Don’t lead on that kid Vic Doucette; he’ll go with four.

You can’t be serious!

You wanna get ahead?

Yes

Girls who can’t play defense will get read.

March 6, 2021

Saying the Quiet Part Loud

Odds are you heard this phrase a lot in the news over the past year. It has its origins in an episode of The Simpsons I referenced once a couple of years ago.

Now in a heel turn the lies of which would have made Andre the Giant proud, Tessi says the quiet part loud.

To be honest I think Tessi’s remained quiet on the really quiet part. Using a guy’s car as an excuse to go out or not out with him might’ve been a thing back in 1958 when this strip started and it might still have been a thing for quite a few years after; now, not so much. It probably started becoming less of a thing after the OPEC embargo in 1973, but I could be wrong.

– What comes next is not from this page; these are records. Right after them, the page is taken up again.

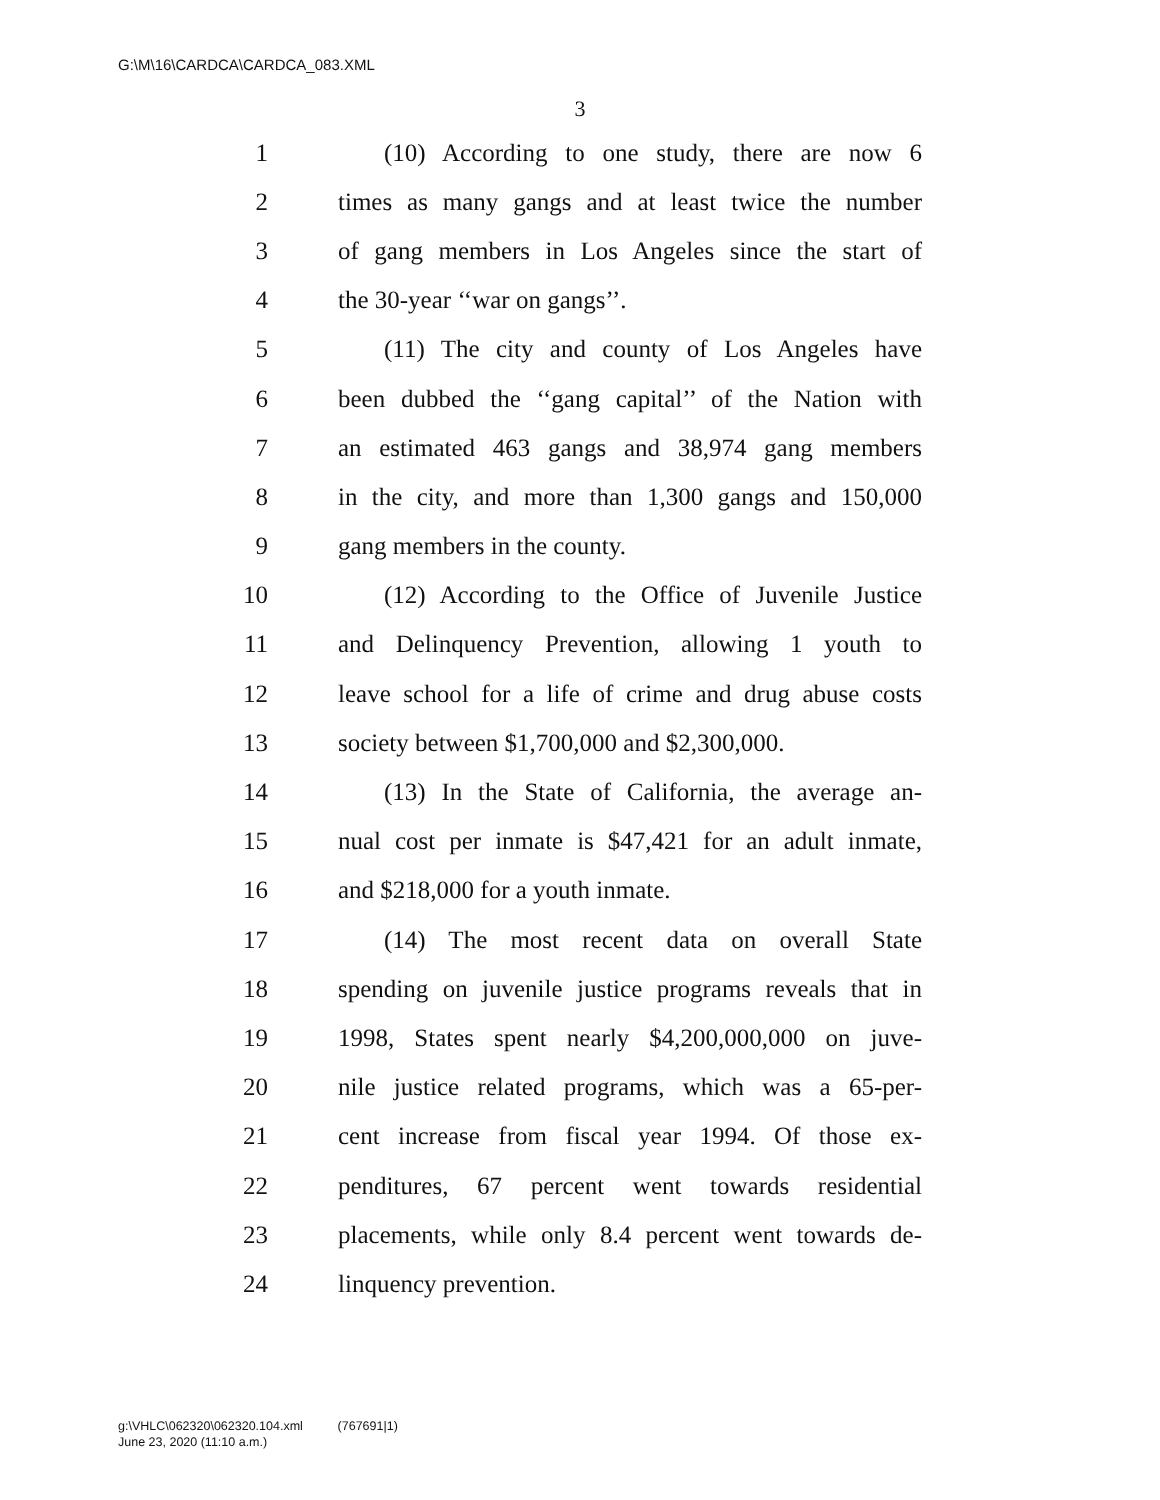G:\M\16\CARDCA\CARDCA_083.XML
3
1 (10) According to one study, there are now 6
2 times as many gangs and at least twice the number
3 of gang members in Los Angeles since the start of
4 the 30-year ‘‘war on gangs’’.
5 (11) The city and county of Los Angeles have
6 been dubbed the ‘‘gang capital’’ of the Nation with
7 an estimated 463 gangs and 38,974 gang members
8 in the city, and more than 1,300 gangs and 150,000
9 gang members in the county.
10 (12) According to the Office of Juvenile Justice
11 and Delinquency Prevention, allowing 1 youth to
12 leave school for a life of crime and drug abuse costs
13 society between $1,700,000 and $2,300,000.
14 (13) In the State of California, the average an-
15 nual cost per inmate is $47,421 for an adult inmate,
16 and $218,000 for a youth inmate.
17 (14) The most recent data on overall State
18 spending on juvenile justice programs reveals that in
19 1998, States spent nearly $4,200,000,000 on juve-
20 nile justice related programs, which was a 65-per-
21 cent increase from fiscal year 1994. Of those ex-
22 penditures, 67 percent went towards residential
23 placements, while only 8.4 percent went towards de-
24 linquency prevention.
g:\VHLC\062320\062320.104.xml (767691|1)
June 23, 2020 (11:10 a.m.)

In today’s world where fewer teens are getting drivers’ licenses, it’s become even less of a thing. Maybe that’s why girls don’t compete with Goats for Doug Guthrie.

I doubt it’s fear of being seen in Vic’s GMC (Grandpa Motors Corporation?) van – or of what could happen to her inside it – that keeps Tessi from accepting his invitation. But even Tessi can’t state the obvious and she can’t be entirely wrong in P2, either. Those dueling exploding eyes with a head bobble are part “Oh no she din’t!” and part “She says what we’re all thinking!” If any of those Lady Mudlarks’ eyes should not be exploding, it’s Corina’s. It’s impossible that a tank town like Milford didn’t get the news about her little ménage à trois with the dueling QBs last fall.

Tune in on Monday when we see how high off the floor and onto a horse Corina gets at that postgame pizza party. Let’s hope she takes that flyswatter off the pizza first. (What? You can’t tell me that’s a spatula!)